きょうはこんな日でした ごまめのはぎしり
kumogakure
「クモガクレ」Calumia godeffroyi カワアナゴ科


2002.2.11(
)

 ここ4、5年、この日は毎年奈良の銘酒「鬼ごのみ」の蔵元に行っていたのですが、今年は仕事の都合で行きませんでした。仕事は予定が遅れて、結局18時の出勤になりましたけど、その時間に帰ってこれるわけもなく、結果的には奈良行きを取りやめて正解でした。でも、徹夜になるかと思った仕事は思いの他はかどって、21時には終了しました。時間をいっぱい儲けた気分になっています。



瀬川紀雄氏短編集『道端に風光り』
michibata ni kaze hikari
2002.1.21 青森県弘前市 路上社刊 1500円+税

 昨年、日本詩人クラブに入会していただいた著者より、初めてお会いした2月例会でいただきました。

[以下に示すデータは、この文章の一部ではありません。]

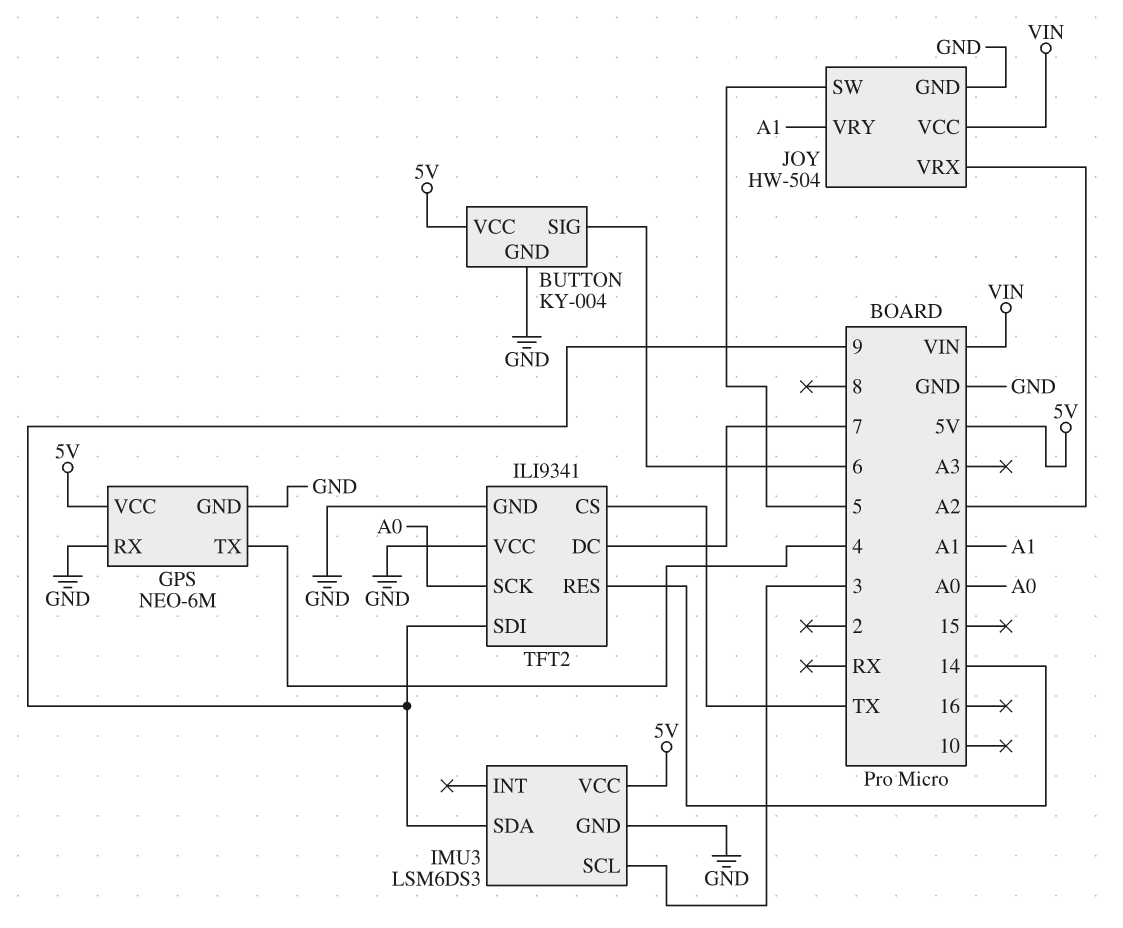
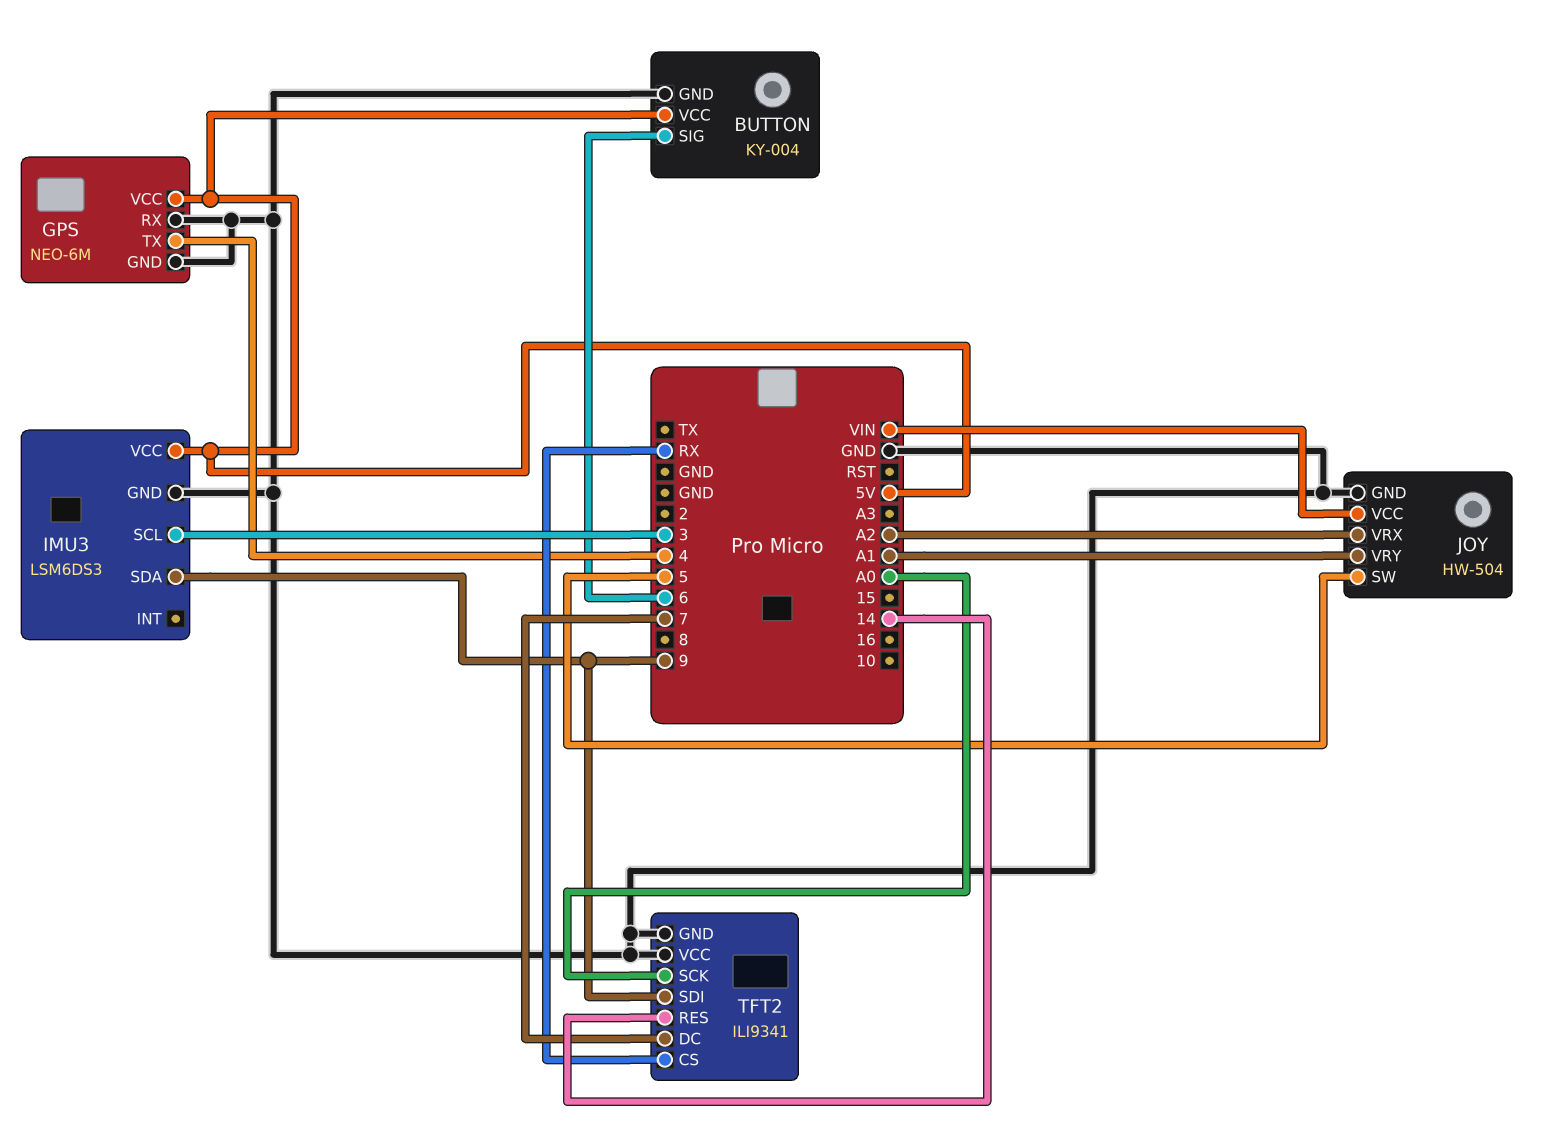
TFT2 pin CS: TX -> RX

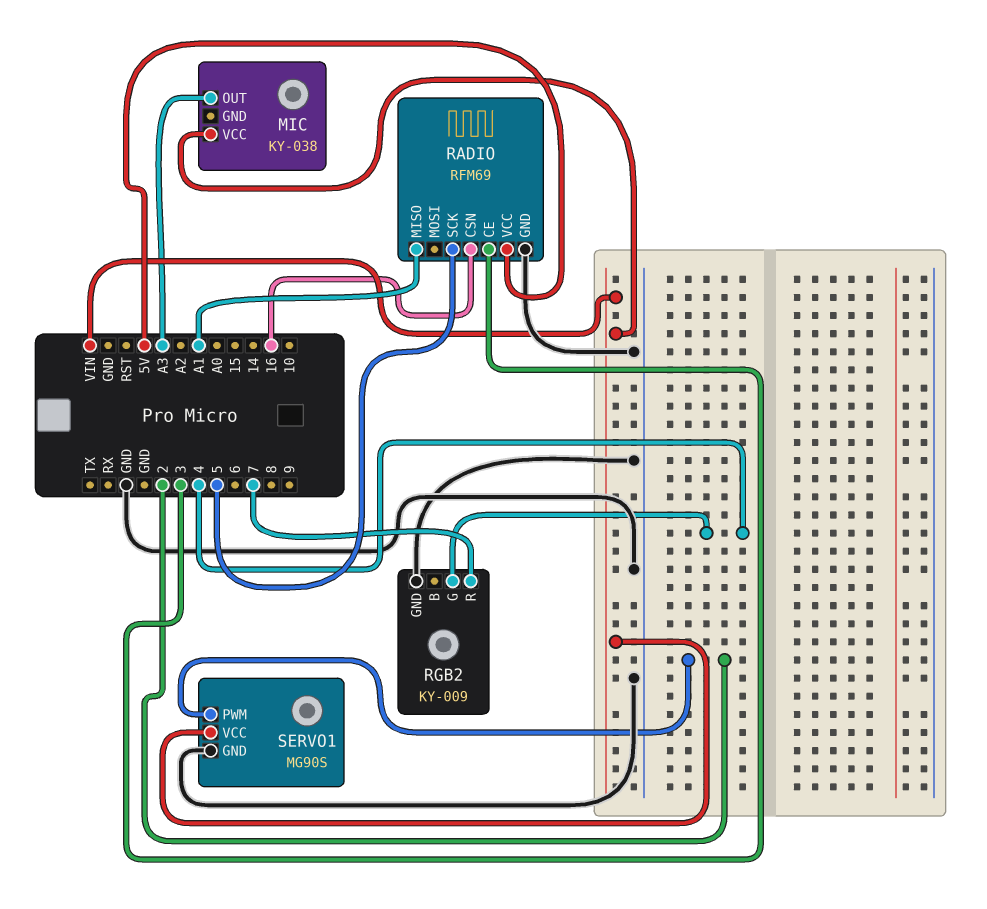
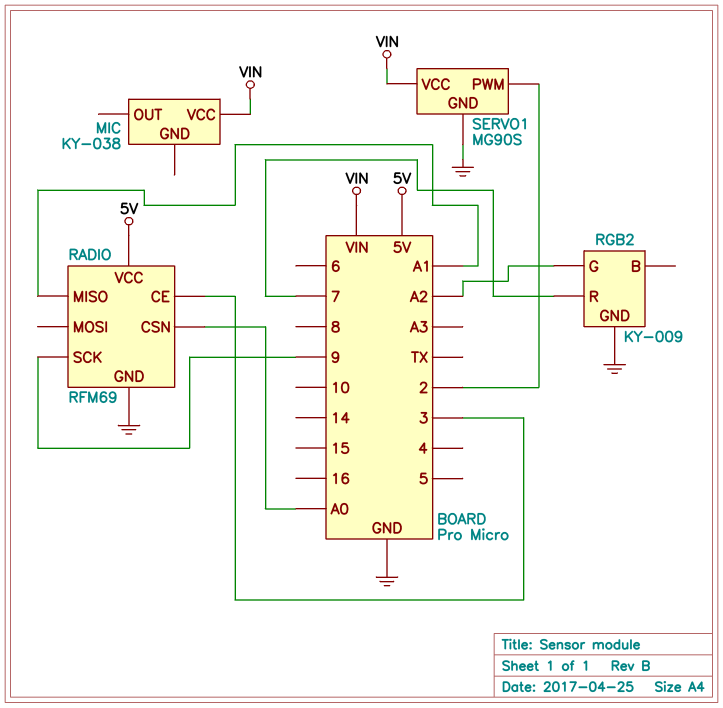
MIC pin OUT: A3 -> none
RADIO pin CSN: 16 -> A0
RADIO pin SCK: 5 -> 9
RGB2 pin G: 4 -> A2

詩作品もそうなのですが、社会や人間の傲慢さに対する憤りはあるももの、それを声高に主張せず、静かに自説を述べる、そんな雰囲気が伝わってくる作品集です。
 山村の少年がいつの間かお地蔵さんのそばに佇む老人になってしまう、不思議なトーンの「道端に風光り」、駒草を求めて秋田駒ケ岳を目指す「幻の花」、大倉岳への山行を詩情豊かに描いた「半島の薄曇り」、濃霧の秋田森吉山での山岳会メンバーとの交流があたたかい「白い森のいただきで」などは、山への愛着と傍若無人な人間への怒りを静かに訴えた秀作と言えましょう。本の最後に置かれた「部屋」は、それまでの作品から一変して、ある老婦の半生を描いており、まだ
50歳になるかならないかの年齢の著者に、なぜ老婦の心境を詳細に描き切れるのか不思議に思った作品です。これからの可能性を秘めた作品と言えるでしょう。
 小説でもなく、かと言って随想でもなく、おもしろい書き方の作品集です。新しい散文の世界を開く人かもしれません。そして、やはり詩人の文章です。詩心を持った人でなければ書けない文体と思いました。詩と散文の狭間の短編集です。ご一読を薦めます。



村椿四朗氏著『ことばの詩学』
kotoba no shigaku
2001.12.25 東京都新宿区
土曜美術社出版販売刊 2500円+税

 最近、様々な詩人たちが試み始めている定型詩への論が主題となっています。私にとっての定型詩というのは馴染みもなく、進んで作りたいという気もあまりないのですが、詩を考える上では避けて通れないものだと思います。定型詩を考える上で重要と思われる韻についても丁寧な検証がされており、やはり読んでおかなくてはいけない本のひとつだという気はします。
 山田美妙、田山花袋、島崎藤村、岩野泡鳴、薄田泣菫そして福田正夫と、口語自由詩をめぐる詩人たちの群像が洞察された論集だと思います。私にとっては苦手な定型詩はちょっとおくとしても、それら先輩詩人たちの活動が活き活きと描かれていて、よいものを読ませてもらったな、というのが読後感です。空いた時間を見つけてはの読書になって、結局、一週間ほどかかってしまいましたが、読み終わってさわやかな気分になりました。著者の、それら詩人たちへの深い愛情を感じるからでしょうか、勉強させてもらったな、というのが正直な気持です。私の不勉強をまた知らされたことになって、何度でも読み返そうと思います。ご一読を薦めます。